Here’s what tends to help:

■ Building confidence. That can include assuring him he can count on you: “I’d like to be a safe person for you to talk to. I won’t judge, and I will listen when you tell me what does and doesn’t help.”

It can include caring enough to listen carefully. Reflecting what he says back to him (“You sound angry about her complaint”), asking relevant questions (“How do you think you’ll respond?”) and checking in (“If you’re not comfortabl­e talking about this, we can move on”) all send people a clear message they’re valuable and their words and experience­s matter. It is essential counterpro­gramming to her messages that she comes first and everything he does is wrong.
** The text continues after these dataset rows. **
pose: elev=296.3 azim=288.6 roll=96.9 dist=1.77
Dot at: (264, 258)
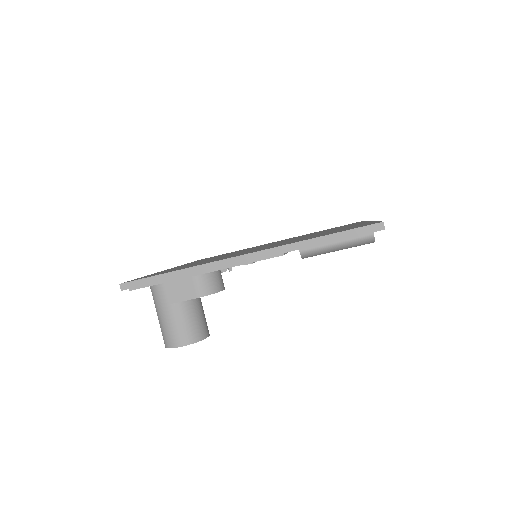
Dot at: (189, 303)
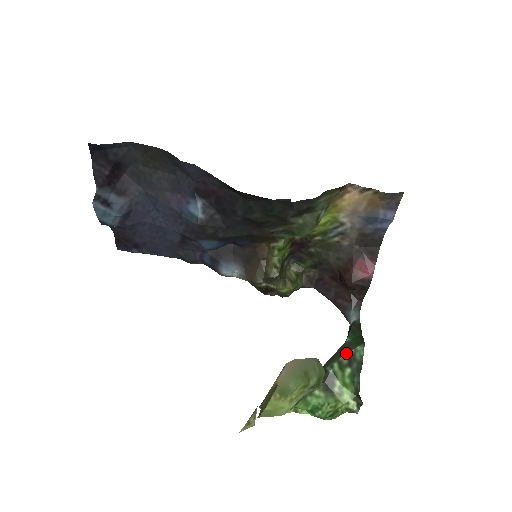
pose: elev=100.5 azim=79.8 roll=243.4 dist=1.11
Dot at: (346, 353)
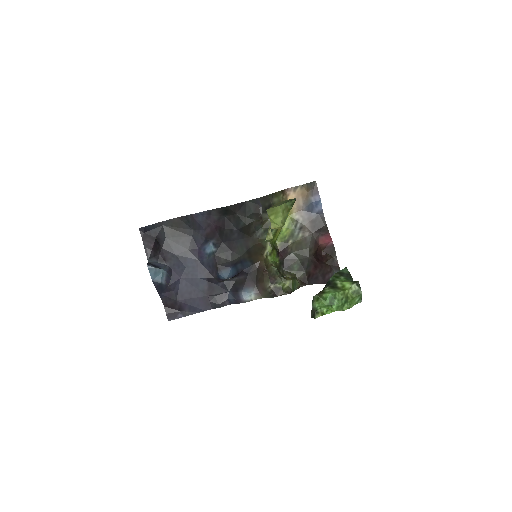
Dot at: (336, 273)
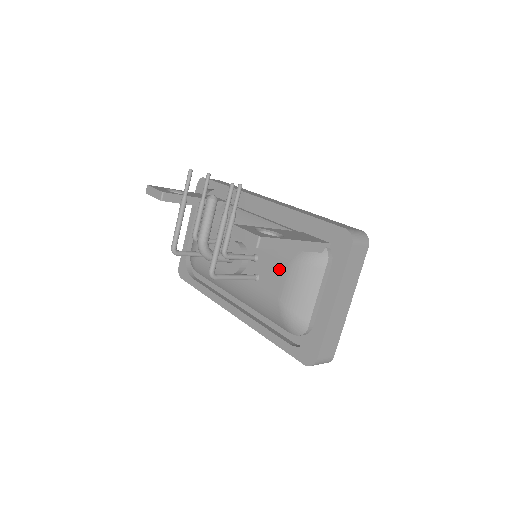
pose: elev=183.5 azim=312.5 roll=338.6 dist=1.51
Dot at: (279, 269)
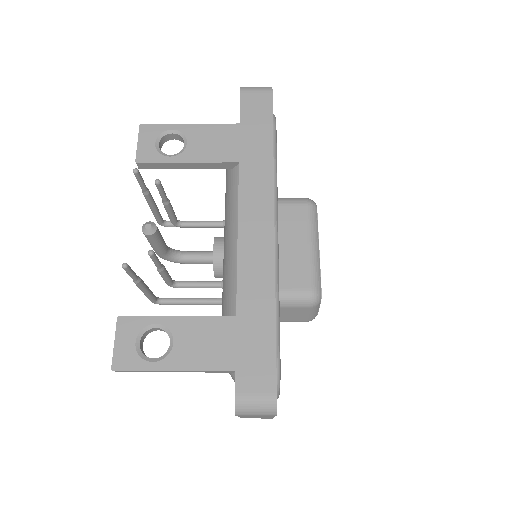
Dot at: occluded
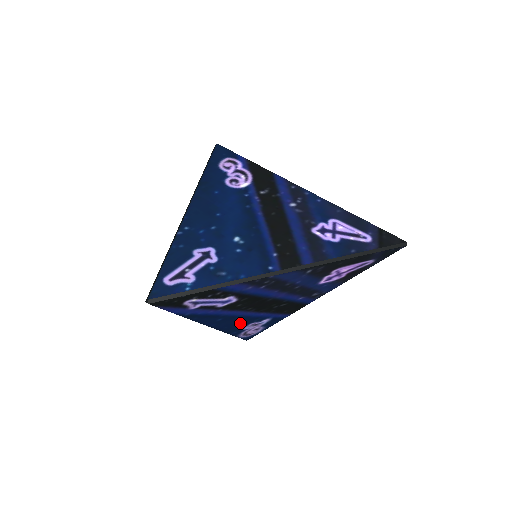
It also can be a confidence-builder to talk about other things sometimes. He’s more than his abusive fiancée. Be a steady reminder of that.

■ Focusing on his well-being. Where you want to scream, “Look what she’s doing to you aaaaagh!!!” say evenly instead, “You seem subdued/ stressed/distracted today/ lately.” Note the effect truthfully, exactly as you see it, and let him two-plus-two the cause. The effect is the thing, after all; if he were plugging happily along, credibly, then we wouldn’t be having this conversati­on, right? Even if she were a troll.

■ Giving him a guaranteed escape hatch: “If you ever need me, call. 24/7. No questions asked.” Again, no mention of her. He’ll know.

■ Running your questions by experts as they come up. The National Domestic Violence Hotline isn’t just for victims of intimate partner abuse, but also for their loved ones as they try to navigate being supportive through this upsetting territory.

I expect none of us has to look very far to find someone who, for whatever reason, never achieved escape velocity from an abuser’s gravitatio­nal pull. All you can guarantee is that your friend can count on your steady, boundaried presence in his fight to break free.